Choosing the Optimal k
  1. Use the kNN.plot() function to determine the optimal \(k\) value for classifying deposit in the bank dataset.

  2. What is the best \(k\) value based on accuracy? How does accuracy change as \(k\) increases?

  3. Interpret the meaning of the accuracy curve generated by kNN.plot(). What patterns do you observe?

Building and Evaluating the kNN Model
  1. Train a kNN model using the optimal \(k\) and make predictions on the test set.

  2. Generate a confusion matrix for the kNN model predictions using the conf.mat() function. Interpret the results.

  3. Calculate the accuracy of the kNN model. How well does it perform in predicting deposit?

  4. Compare the performance of kNN with different values of \(k\) (e.g., \(k = 1, 5, 15, 25\)). How does changing \(k\) affect the classification results?

  5. Train a kNN model using only a subset of features: age, balance, duration, and campaign. Compare its accuracy with the full-feature model. What does this tell you about feature selection?

  6. Compare the accuracy of kNN when using min-max scaling versus z-score standardization. How does the choice of scaling method impact model performance?

Critical Thinking and Real-World Applications

  1. Suppose you are building a fraud detection system for a bank. Would kNN be a suitable algorithm? What are its advantages and limitations in this context?

  2. How would you handle imbalanced classes in the bank dataset? What strategies could improve classification performance?

  3. In a high-dimensional dataset with hundreds of features, would kNN still be an effective approach? Why or why not?

  4. Imagine you are working with a dataset where new observations are collected continuously. What challenges would kNN face, and how could they be addressed?

  5. If a financial institution wants to classify customers into different risk categories for loan approval, what preprocessing steps would be essential before applying kNN?

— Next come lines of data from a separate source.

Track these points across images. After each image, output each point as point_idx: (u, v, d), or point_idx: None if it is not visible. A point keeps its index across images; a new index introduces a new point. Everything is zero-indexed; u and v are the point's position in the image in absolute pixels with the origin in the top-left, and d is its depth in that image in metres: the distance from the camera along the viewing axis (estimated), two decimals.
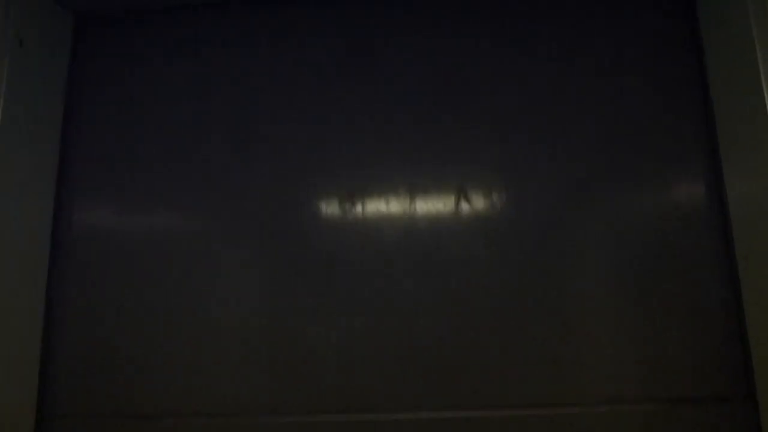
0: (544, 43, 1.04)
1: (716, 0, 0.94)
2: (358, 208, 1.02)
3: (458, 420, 0.92)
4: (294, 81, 1.08)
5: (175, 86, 1.11)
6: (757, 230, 0.84)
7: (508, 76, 1.03)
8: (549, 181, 0.99)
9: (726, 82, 0.91)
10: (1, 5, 0.96)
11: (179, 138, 1.09)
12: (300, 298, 1.00)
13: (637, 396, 0.90)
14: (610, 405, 0.90)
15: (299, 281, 1.00)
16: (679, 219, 0.95)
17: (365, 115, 1.05)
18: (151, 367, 1.00)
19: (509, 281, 0.96)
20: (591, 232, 0.96)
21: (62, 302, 1.05)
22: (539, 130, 1.01)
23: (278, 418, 0.96)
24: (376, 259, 0.99)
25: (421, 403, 0.94)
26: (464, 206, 1.00)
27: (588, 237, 0.96)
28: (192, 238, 1.04)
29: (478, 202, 1.00)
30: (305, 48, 1.10)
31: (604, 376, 0.91)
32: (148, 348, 1.01)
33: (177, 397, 0.98)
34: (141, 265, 1.04)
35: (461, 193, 1.00)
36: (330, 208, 1.03)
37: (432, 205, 1.00)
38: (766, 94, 0.79)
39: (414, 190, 1.02)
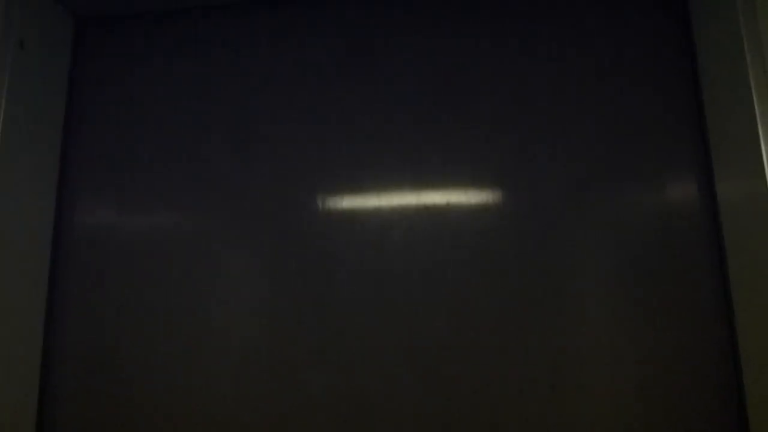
0: (543, 44, 1.03)
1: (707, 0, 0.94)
2: (358, 208, 1.02)
3: (458, 420, 0.92)
4: (294, 81, 1.09)
5: (175, 86, 1.11)
6: (747, 230, 0.83)
7: (508, 76, 1.03)
8: (548, 180, 0.98)
9: (715, 83, 0.92)
10: (2, 7, 0.97)
11: (179, 138, 1.09)
12: (300, 298, 1.00)
13: (636, 396, 0.90)
14: (609, 405, 0.90)
15: (299, 281, 1.00)
16: (679, 219, 0.95)
17: (365, 115, 1.06)
18: (151, 367, 1.00)
19: (509, 281, 0.96)
20: (590, 232, 0.96)
21: (63, 302, 1.05)
22: (539, 130, 1.00)
23: (278, 418, 0.96)
24: (376, 259, 1.00)
25: (420, 403, 0.94)
26: (464, 206, 1.00)
27: (587, 237, 0.96)
28: (192, 238, 1.05)
29: (478, 202, 1.00)
30: (305, 48, 1.10)
31: (603, 376, 0.91)
32: (148, 348, 1.01)
33: (177, 397, 0.99)
34: (141, 265, 1.05)
35: (461, 193, 1.00)
36: (330, 208, 1.03)
37: (432, 205, 1.00)
38: (755, 94, 0.79)
39: (414, 190, 1.02)
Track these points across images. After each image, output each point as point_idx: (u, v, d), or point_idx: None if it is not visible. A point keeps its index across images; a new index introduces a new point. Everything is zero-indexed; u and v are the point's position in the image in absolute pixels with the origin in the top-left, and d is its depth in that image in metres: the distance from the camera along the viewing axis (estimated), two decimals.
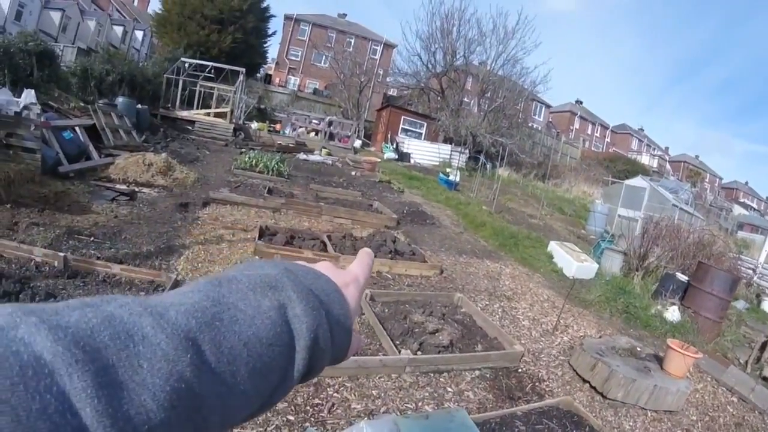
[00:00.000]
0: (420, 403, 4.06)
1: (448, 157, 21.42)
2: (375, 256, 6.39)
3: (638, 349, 5.78)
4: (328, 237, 7.24)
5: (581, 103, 67.05)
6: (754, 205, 65.18)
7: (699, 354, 5.60)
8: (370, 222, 9.01)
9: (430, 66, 28.00)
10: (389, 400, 3.98)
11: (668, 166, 67.69)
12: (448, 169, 17.39)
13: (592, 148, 59.49)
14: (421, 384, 4.36)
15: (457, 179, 15.73)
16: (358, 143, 23.91)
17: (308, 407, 3.54)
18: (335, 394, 3.81)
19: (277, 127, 25.98)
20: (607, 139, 68.54)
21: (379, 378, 4.22)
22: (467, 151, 23.14)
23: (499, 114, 25.60)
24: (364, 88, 33.59)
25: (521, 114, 29.76)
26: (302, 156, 15.93)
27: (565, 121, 63.36)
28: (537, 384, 5.02)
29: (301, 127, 25.42)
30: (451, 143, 23.26)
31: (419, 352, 4.65)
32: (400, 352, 4.49)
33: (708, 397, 6.00)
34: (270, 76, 46.19)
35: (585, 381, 5.19)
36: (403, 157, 21.36)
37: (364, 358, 4.20)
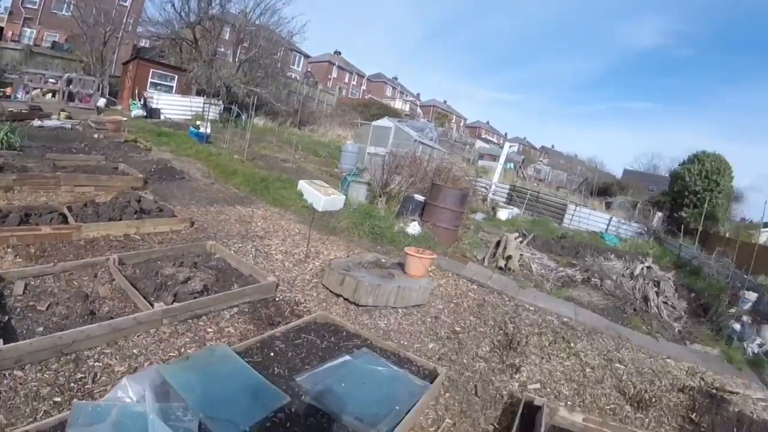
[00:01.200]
0: (182, 349, 4.14)
1: (201, 109, 20.58)
2: (120, 219, 6.03)
3: (383, 260, 6.67)
4: (69, 208, 6.59)
5: (340, 53, 69.66)
6: (494, 140, 76.97)
7: (433, 255, 6.73)
8: (115, 186, 8.38)
9: (183, 14, 26.07)
10: (151, 355, 3.98)
11: (419, 110, 75.45)
12: (198, 122, 16.78)
13: (349, 96, 62.96)
14: (181, 332, 4.43)
15: (209, 131, 15.35)
16: (102, 102, 21.26)
17: (72, 384, 3.41)
18: (96, 364, 3.69)
19: (8, 91, 21.52)
20: (364, 87, 73.17)
21: (138, 336, 4.16)
22: (221, 102, 22.56)
23: (255, 64, 25.30)
24: (110, 39, 29.81)
25: (278, 64, 29.86)
26: (37, 123, 13.70)
27: (323, 70, 65.45)
28: (295, 307, 5.48)
29: (35, 88, 21.57)
30: (204, 95, 22.35)
31: (174, 304, 4.65)
32: (153, 306, 4.44)
33: (451, 288, 7.26)
34: (1, 29, 37.37)
35: (338, 295, 5.86)
36: (153, 113, 19.82)
37: (117, 320, 4.07)
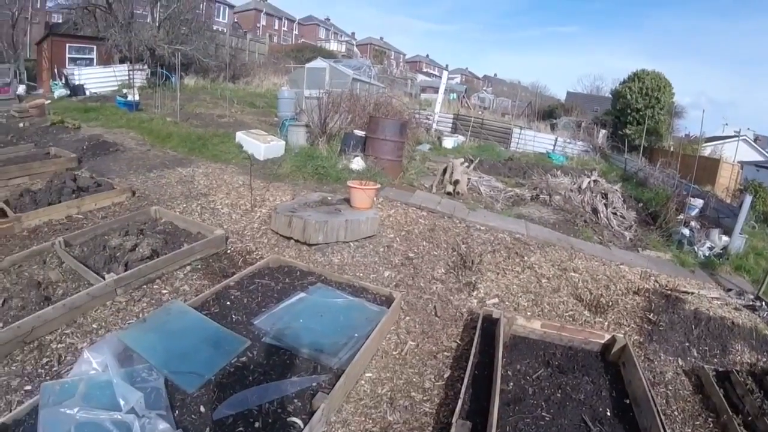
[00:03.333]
0: (140, 315, 4.20)
1: (127, 77, 19.55)
2: (59, 201, 5.84)
3: (329, 198, 6.76)
4: (6, 202, 6.33)
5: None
6: (436, 73, 75.98)
7: (377, 185, 6.85)
8: (48, 171, 8.05)
9: None
10: (111, 326, 4.02)
11: (356, 49, 73.34)
12: (125, 90, 16.01)
13: (281, 42, 60.64)
14: (137, 298, 4.47)
15: (137, 99, 14.67)
16: (21, 89, 19.85)
17: (40, 369, 3.46)
18: (59, 345, 3.73)
19: None
20: (296, 32, 70.40)
21: (95, 311, 4.19)
22: (146, 67, 21.42)
23: (177, 21, 23.87)
24: (18, 20, 27.55)
25: (202, 17, 28.34)
26: None
27: (251, 19, 62.55)
28: (247, 256, 5.56)
29: None
30: (127, 62, 21.16)
31: (125, 272, 4.64)
32: (105, 278, 4.42)
33: (401, 217, 7.41)
34: None
35: (288, 238, 5.94)
36: (77, 90, 18.62)
37: (71, 299, 4.06)
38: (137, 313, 4.23)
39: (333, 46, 64.61)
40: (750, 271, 8.61)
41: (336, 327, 4.05)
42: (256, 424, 2.98)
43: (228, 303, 4.28)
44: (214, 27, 37.08)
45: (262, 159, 9.26)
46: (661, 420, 3.70)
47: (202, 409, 3.04)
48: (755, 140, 34.44)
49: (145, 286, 4.65)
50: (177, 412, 2.98)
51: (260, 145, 9.48)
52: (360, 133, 9.86)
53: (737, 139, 29.52)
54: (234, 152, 9.87)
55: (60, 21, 31.05)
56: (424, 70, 76.03)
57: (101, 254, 4.97)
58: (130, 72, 18.07)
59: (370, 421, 3.48)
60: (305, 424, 2.97)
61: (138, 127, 12.04)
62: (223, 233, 5.69)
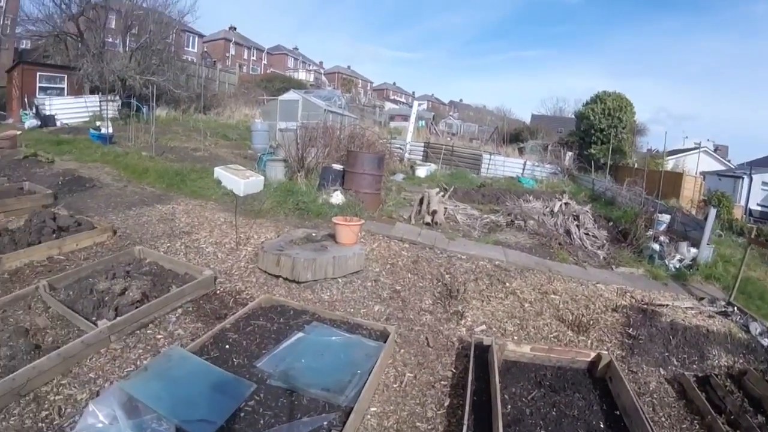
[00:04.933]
0: (138, 362, 4.09)
1: (98, 108, 19.22)
2: (39, 242, 5.67)
3: (313, 234, 6.78)
4: None
5: (235, 29, 66.53)
6: (403, 100, 77.15)
7: (361, 221, 6.92)
8: (24, 207, 7.83)
9: (63, 6, 23.52)
10: (109, 374, 3.91)
11: (324, 78, 73.97)
12: (98, 123, 15.73)
13: (250, 72, 60.74)
14: (132, 344, 4.36)
15: (111, 131, 14.44)
16: None
17: (40, 423, 3.31)
18: (57, 397, 3.59)
19: None
20: (264, 61, 70.63)
21: (90, 360, 4.06)
22: (118, 97, 21.11)
23: (148, 51, 23.61)
24: None
25: (172, 48, 28.12)
26: None
27: (220, 49, 62.44)
28: (238, 296, 5.52)
29: None
30: (99, 93, 20.82)
31: (118, 318, 4.55)
32: (97, 325, 4.32)
33: (384, 250, 7.48)
34: None
35: (277, 276, 5.93)
36: (48, 121, 18.16)
37: (65, 348, 3.92)
38: (134, 361, 4.13)
39: (301, 75, 65.05)
40: (720, 278, 8.97)
41: (338, 365, 4.06)
42: None
43: (227, 346, 4.23)
44: (184, 56, 36.94)
45: (242, 195, 9.22)
46: (650, 426, 3.87)
47: None
48: (715, 150, 36.05)
49: (138, 332, 4.55)
50: None
51: (240, 180, 9.44)
52: (338, 166, 9.93)
53: (698, 150, 30.95)
54: (213, 188, 9.79)
55: (28, 48, 30.38)
56: (392, 97, 77.11)
57: (89, 298, 4.85)
58: (102, 103, 17.76)
59: None
60: None
61: (113, 161, 11.84)
62: (212, 274, 5.63)
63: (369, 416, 3.87)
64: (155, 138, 13.56)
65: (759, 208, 22.97)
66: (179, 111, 22.94)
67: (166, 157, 12.57)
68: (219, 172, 10.07)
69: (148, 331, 4.59)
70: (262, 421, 3.33)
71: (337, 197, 8.90)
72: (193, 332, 4.65)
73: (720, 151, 37.88)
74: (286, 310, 5.03)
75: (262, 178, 9.83)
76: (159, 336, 4.55)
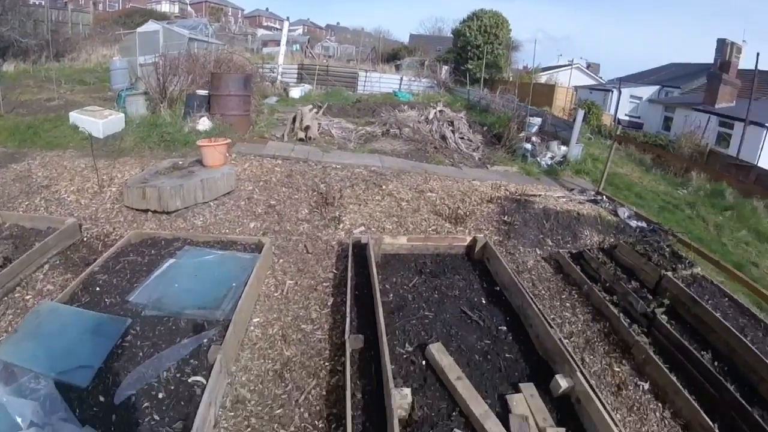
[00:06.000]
0: (9, 328, 3.68)
1: None
2: None
3: (180, 162, 6.39)
4: None
5: None
6: (277, 26, 72.67)
7: (227, 140, 6.58)
8: None
9: None
10: None
11: (190, 8, 67.68)
12: None
13: (108, 9, 54.18)
14: (0, 312, 3.94)
15: None
16: None
17: None
18: None
19: None
20: None
21: None
22: None
23: None
24: None
25: None
26: None
27: None
28: (106, 239, 5.15)
29: None
30: None
31: None
32: None
33: (256, 169, 7.24)
34: None
35: (145, 211, 5.55)
36: None
37: None
38: (5, 328, 3.74)
39: (165, 7, 59.04)
40: (589, 173, 9.82)
41: (213, 282, 3.96)
42: (160, 395, 2.89)
43: (98, 289, 3.95)
44: (31, 1, 32.10)
45: (103, 136, 8.33)
46: (530, 296, 4.25)
47: (101, 399, 2.84)
48: (587, 67, 38.02)
49: (5, 298, 4.10)
50: (77, 410, 2.76)
51: (98, 121, 8.52)
52: (203, 92, 9.26)
53: (571, 67, 32.71)
54: (70, 135, 8.73)
55: None
56: (265, 24, 72.69)
57: None
58: None
59: (270, 361, 3.55)
60: (207, 379, 2.94)
61: None
62: (75, 221, 5.15)
63: (252, 327, 3.89)
64: (3, 95, 11.80)
65: (627, 118, 25.10)
66: (29, 63, 20.06)
67: (17, 113, 11.02)
68: (75, 116, 9.03)
69: (16, 295, 4.17)
70: (141, 354, 3.20)
71: (204, 123, 8.37)
72: (62, 285, 4.27)
73: (592, 68, 39.59)
74: (157, 241, 4.77)
75: (123, 115, 8.91)
76: (28, 297, 4.16)
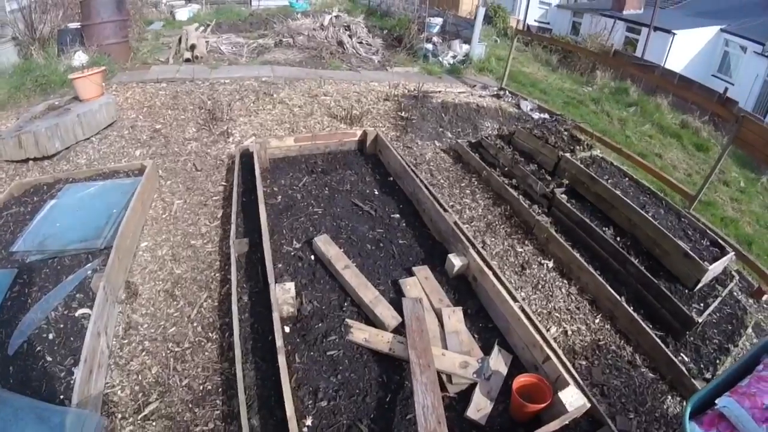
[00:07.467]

  6. In a dataset where some features are irrelevant or redundant, how could you improve kNN’s performance? What feature selection methods would you use?

  7. If computation time is a concern, what strategies could you apply to make kNN more efficient for large datasets?

  8. Suppose kNN is performing poorly on the bank dataset. What possible reasons could explain this, and how would you troubleshoot the issue?

Self-Reflection

  1. What did you find most intuitive about the kNN algorithm? What aspects required more effort to understand?

  2. How did the visualizations (e.g., scatter plots, accuracy curves, and confusion matrices) help you understand the behavior of the model?

  3. If you were to explain how kNN works to a colleague or friend, how would you describe it in your own words?

  4. How would you decide whether kNN is a good choice for a new dataset or project you are working on?

  5. Which data preprocessing steps, such as encoding or scaling, felt most important in improving kNN’s performance?